Mr. Moore tries hard to identify himself with U.S. troops and their concerns. But he spends an awful lot of effort depicting them as dupes and brutes. At one point in “Fahrenheit 9/11,” someone off-camera prods a U.S. soldier into singing a favorite hip-hop song with profane lyrics. Mr. Moore then runs the soldier’s voice over combat footage, to make it seem as if the soldier were insensitively singing along with the destruction.
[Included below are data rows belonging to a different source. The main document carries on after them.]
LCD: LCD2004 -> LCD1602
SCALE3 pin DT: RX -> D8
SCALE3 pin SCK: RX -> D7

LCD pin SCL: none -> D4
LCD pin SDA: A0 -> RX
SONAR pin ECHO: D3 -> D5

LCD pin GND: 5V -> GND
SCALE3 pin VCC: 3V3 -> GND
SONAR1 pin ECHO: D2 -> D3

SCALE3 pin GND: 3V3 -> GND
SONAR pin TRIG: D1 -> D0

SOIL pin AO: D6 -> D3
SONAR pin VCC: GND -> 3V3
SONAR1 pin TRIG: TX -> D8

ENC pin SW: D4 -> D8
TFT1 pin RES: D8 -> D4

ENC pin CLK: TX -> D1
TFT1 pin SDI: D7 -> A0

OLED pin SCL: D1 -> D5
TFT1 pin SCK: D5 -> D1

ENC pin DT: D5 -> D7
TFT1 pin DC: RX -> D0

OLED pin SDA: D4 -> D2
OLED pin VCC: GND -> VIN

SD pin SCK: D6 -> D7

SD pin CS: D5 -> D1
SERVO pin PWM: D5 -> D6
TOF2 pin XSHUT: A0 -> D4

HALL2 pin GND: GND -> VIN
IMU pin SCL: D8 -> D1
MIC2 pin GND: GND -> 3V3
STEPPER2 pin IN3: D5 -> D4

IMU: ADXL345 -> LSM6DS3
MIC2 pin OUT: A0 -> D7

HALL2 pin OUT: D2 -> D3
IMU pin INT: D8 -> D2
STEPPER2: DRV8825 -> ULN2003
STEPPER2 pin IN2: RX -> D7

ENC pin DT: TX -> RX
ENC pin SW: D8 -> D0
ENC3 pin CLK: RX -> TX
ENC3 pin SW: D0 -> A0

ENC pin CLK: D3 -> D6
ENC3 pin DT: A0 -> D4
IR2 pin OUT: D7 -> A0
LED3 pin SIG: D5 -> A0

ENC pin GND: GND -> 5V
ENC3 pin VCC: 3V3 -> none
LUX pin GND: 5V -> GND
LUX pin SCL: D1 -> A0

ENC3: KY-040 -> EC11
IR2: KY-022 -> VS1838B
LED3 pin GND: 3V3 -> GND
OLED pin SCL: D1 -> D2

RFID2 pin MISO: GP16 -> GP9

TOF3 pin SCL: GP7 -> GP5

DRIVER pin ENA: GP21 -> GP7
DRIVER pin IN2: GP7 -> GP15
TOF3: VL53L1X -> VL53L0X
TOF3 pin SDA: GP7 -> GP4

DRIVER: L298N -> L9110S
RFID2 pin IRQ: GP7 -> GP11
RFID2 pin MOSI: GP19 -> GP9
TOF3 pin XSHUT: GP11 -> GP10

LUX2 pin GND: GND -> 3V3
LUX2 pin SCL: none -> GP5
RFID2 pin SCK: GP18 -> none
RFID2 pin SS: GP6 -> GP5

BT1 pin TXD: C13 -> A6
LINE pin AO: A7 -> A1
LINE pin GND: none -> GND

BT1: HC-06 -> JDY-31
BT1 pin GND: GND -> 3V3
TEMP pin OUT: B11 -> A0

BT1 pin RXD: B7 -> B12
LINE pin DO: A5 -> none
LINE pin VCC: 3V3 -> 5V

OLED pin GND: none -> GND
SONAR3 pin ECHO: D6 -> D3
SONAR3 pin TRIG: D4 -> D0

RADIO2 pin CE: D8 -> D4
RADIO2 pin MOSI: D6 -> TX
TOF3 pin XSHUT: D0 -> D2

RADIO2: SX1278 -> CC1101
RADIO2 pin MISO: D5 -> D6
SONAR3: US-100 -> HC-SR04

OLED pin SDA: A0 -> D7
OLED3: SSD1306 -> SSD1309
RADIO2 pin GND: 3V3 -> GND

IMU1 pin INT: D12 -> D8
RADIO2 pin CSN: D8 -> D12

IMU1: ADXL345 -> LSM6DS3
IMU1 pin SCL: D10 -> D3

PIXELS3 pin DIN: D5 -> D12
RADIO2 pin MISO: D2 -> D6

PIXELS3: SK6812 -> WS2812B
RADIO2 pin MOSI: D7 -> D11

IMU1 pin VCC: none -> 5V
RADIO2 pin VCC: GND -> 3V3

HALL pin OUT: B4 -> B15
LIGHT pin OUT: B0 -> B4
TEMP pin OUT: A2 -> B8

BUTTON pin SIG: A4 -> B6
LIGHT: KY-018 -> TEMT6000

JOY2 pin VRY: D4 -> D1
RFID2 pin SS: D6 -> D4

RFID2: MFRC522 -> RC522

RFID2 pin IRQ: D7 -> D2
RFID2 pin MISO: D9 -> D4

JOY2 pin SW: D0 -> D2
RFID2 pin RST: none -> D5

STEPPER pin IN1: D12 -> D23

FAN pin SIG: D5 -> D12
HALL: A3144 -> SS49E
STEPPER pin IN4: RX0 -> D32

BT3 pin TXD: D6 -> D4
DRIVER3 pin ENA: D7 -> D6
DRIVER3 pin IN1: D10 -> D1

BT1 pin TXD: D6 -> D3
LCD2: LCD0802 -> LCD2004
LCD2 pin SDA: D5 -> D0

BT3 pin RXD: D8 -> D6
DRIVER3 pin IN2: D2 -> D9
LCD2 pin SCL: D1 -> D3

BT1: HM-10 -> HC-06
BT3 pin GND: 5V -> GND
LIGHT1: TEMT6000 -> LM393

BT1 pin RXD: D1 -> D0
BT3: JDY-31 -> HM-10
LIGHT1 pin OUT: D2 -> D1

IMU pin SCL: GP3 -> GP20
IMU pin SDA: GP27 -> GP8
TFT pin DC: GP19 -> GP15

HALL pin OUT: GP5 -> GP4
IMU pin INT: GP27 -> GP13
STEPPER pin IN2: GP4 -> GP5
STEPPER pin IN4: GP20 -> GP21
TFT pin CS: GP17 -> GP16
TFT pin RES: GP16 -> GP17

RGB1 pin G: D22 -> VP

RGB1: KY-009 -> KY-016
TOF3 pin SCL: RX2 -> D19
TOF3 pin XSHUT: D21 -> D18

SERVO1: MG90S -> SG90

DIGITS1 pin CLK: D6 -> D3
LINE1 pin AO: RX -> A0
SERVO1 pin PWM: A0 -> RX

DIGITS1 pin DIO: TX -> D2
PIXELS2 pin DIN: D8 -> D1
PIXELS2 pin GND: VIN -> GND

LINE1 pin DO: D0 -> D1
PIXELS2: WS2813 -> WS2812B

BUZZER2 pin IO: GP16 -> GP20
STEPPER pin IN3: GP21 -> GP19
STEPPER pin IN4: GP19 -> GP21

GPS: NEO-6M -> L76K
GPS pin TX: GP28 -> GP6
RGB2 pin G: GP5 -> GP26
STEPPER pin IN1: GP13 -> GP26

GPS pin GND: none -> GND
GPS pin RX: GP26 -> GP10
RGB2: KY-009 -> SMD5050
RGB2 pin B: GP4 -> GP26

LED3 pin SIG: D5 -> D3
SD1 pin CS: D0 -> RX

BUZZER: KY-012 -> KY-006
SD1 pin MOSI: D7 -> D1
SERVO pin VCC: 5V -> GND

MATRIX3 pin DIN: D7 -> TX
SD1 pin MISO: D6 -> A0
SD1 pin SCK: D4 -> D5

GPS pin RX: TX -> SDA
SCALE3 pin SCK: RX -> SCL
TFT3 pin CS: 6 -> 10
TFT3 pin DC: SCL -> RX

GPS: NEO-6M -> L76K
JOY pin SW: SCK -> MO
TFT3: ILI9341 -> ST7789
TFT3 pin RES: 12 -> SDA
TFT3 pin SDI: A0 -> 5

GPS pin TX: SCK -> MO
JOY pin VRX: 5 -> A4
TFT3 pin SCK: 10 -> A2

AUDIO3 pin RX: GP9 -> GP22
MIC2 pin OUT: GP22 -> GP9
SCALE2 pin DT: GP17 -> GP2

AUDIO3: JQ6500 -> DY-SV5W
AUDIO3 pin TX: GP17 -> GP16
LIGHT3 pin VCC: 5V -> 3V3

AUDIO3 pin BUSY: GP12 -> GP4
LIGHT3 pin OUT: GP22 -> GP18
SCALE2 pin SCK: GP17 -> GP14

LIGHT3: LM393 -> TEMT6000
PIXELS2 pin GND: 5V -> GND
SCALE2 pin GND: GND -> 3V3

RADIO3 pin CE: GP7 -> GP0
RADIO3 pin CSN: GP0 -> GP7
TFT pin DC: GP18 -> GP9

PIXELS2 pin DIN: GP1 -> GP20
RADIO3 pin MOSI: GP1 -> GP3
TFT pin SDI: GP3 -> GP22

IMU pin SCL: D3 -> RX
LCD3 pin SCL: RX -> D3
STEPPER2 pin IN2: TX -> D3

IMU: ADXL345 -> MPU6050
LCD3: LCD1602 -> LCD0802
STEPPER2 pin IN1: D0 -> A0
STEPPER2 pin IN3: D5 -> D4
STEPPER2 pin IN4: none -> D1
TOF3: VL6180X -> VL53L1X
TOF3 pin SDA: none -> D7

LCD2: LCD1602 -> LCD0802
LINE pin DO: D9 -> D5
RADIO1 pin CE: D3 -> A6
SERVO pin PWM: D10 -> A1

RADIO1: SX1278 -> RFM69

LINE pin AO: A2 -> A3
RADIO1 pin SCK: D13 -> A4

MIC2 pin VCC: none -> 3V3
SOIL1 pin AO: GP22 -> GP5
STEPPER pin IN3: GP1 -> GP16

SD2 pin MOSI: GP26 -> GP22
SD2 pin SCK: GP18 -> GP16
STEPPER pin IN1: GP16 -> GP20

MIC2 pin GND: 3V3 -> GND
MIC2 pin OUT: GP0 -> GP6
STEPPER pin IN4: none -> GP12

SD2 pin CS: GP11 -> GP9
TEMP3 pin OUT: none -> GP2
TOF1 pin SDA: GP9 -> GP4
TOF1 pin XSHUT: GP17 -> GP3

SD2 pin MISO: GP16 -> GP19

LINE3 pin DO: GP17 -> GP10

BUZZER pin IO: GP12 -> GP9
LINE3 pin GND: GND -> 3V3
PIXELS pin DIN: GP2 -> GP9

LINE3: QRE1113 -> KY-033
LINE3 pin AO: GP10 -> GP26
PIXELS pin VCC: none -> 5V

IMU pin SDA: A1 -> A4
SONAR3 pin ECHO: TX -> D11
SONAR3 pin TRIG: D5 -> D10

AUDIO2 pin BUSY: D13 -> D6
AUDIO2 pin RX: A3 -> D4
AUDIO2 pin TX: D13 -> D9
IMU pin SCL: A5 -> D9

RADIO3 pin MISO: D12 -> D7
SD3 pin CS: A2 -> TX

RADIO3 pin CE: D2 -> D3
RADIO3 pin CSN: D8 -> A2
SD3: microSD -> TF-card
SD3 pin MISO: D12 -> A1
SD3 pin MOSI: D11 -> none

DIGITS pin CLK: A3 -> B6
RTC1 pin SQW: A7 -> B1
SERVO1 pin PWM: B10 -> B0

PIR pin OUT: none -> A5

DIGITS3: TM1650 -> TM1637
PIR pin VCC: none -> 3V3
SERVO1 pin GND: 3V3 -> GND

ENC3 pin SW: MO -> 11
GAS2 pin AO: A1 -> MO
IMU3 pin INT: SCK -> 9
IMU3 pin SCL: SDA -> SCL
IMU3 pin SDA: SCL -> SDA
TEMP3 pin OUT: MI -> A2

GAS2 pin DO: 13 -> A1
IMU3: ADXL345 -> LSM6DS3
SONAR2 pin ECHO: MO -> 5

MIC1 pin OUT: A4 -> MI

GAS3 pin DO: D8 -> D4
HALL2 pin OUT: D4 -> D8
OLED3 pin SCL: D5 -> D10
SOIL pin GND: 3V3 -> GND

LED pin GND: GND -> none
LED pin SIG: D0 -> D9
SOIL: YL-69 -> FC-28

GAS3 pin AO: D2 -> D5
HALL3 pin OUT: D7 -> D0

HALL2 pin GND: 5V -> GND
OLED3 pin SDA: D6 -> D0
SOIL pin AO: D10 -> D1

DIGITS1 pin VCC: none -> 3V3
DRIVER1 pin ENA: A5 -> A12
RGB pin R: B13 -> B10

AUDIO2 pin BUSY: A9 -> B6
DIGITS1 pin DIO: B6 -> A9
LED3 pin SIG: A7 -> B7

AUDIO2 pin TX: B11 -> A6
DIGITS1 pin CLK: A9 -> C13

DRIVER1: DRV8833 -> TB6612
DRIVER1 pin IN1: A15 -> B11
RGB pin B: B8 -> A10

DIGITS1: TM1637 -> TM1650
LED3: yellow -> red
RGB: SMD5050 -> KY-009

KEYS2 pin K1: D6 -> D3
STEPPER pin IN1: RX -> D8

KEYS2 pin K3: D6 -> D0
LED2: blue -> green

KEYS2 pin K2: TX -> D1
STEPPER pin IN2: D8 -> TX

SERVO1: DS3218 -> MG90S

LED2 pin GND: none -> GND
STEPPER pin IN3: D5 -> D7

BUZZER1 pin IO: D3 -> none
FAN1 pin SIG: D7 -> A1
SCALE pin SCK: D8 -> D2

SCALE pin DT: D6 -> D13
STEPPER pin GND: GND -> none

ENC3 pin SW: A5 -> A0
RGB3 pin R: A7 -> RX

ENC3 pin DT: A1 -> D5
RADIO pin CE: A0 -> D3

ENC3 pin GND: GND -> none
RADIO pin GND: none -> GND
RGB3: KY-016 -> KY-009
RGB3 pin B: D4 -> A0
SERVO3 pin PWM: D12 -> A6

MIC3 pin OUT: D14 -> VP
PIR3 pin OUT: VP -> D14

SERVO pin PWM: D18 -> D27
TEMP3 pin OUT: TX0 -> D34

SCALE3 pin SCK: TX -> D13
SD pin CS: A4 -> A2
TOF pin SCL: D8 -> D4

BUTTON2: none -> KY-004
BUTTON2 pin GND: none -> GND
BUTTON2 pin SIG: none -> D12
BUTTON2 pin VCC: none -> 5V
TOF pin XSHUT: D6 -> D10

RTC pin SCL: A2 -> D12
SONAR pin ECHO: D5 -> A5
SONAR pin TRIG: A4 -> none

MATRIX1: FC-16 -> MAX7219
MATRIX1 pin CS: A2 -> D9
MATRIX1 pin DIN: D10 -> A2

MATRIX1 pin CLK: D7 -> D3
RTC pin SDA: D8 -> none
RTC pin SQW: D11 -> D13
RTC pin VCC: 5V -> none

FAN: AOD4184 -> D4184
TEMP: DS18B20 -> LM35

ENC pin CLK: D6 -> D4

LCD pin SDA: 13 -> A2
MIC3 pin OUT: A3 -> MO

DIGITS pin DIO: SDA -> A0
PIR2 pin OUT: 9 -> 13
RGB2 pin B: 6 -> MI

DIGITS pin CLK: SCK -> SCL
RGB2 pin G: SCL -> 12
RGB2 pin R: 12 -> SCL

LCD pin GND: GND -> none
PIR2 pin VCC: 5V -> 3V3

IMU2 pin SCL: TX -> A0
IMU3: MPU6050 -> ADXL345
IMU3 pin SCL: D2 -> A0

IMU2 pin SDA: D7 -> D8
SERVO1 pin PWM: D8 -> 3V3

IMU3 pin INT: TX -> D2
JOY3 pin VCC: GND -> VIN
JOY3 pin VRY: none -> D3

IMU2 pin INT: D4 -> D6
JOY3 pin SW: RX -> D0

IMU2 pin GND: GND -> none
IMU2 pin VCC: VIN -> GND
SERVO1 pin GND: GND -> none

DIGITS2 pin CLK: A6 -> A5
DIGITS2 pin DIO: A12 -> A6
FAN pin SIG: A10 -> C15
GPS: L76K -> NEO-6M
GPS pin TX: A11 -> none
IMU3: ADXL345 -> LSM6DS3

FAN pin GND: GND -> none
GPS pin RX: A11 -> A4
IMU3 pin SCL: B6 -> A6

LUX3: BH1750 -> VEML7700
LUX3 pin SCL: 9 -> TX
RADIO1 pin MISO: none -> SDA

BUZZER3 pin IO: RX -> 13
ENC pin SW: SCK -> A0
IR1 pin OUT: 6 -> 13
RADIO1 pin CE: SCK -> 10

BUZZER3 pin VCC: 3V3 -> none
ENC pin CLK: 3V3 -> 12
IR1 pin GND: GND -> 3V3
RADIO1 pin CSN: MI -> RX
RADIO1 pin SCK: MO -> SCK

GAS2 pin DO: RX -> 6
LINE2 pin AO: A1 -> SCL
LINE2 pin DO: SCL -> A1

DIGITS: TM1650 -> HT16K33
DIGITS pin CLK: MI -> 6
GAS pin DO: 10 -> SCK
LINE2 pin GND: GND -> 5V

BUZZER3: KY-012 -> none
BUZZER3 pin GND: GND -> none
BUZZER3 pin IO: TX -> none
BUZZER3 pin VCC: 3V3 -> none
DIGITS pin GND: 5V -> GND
Music is one of the oldest forms of communication, according to PBS’s Song of the Earth with David Attenborough, and it has a strong emotional component. Song has been used in one form or another during battle for probably thousands of years, to promote group solidarity or strike fear in the enemy. One of the most stirring scenes in Apocalypse Now is where helicopters attack a village while “Ride of the Valkyries” blasts over speakers mounted by the crews. It’s one of the most famous scenes. In June, papers (including The New York Daily News) reported that hundreds of U.S. troops in Ramadi psyched themselves up by listening to “Ride” before they went on raids to round up suspected Iraqi guerillas. Is so foreign to Simon’s ken that soldiers might choose to listen to something and perhaps sing along while they’re in combat, whether it’s to keep their fear at bay, to take their mind off what they’re actually doing, because they’re keyed up and it helps them keep their head, or just because they listen to music in a tank the same way someone driving along the highway might? Why wouldn’t a soldier sing “insensitively” during combat? Can you sensitively shoot people?
It’s difficult to know what Simon’s point is. He claims Moore is “more McCarthy than Murrow,” but McCarthy was never able to back up any of his claims with actual facts. Moore’s movie may be flawed in many ways, but it’s more factually-based than Simon gives it credit for, and in many ways it’s more factual than Simon’s own analysis.